DIRECTIONS FOR THIS TASK — Look for the string "KajaKaland" in the listing. Copy each line that has it.

AVAILABLE DATA —

══════════════════════════════

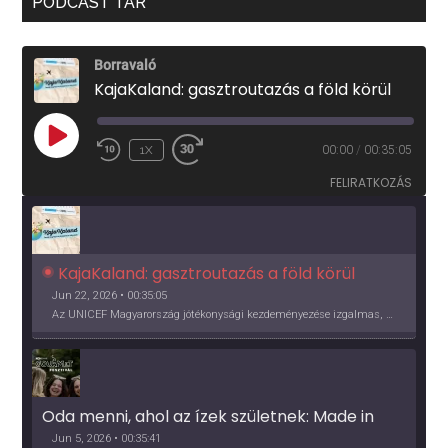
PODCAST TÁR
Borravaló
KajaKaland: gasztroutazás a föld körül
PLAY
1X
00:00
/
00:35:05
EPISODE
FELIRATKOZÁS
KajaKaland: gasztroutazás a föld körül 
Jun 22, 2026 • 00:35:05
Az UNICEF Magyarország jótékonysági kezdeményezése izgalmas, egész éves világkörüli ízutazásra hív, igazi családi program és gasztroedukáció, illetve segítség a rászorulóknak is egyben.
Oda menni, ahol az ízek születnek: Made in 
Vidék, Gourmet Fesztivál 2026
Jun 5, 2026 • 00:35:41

══════════════════════════════

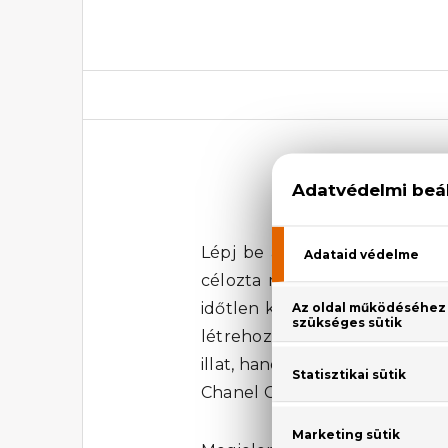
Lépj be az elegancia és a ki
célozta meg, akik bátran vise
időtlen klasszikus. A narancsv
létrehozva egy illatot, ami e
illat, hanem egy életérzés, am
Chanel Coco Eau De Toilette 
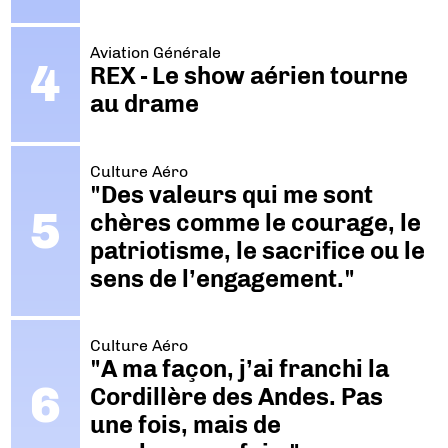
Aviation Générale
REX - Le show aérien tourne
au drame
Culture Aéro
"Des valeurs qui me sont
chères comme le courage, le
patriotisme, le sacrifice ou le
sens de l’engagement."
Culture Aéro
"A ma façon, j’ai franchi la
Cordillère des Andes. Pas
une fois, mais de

══════════════════════════════

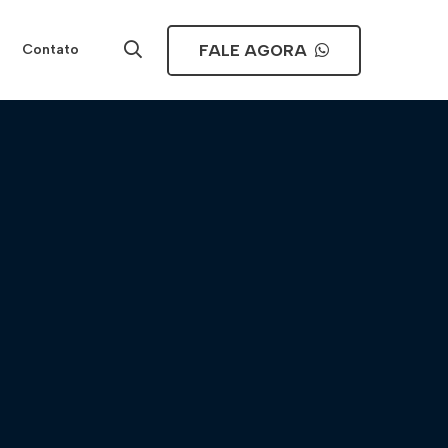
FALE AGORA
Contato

══════════════════════════════

TASK RESULT —
KajaKaland: gasztroutazás a föld körül
KajaKaland: gasztroutazás a föld körül 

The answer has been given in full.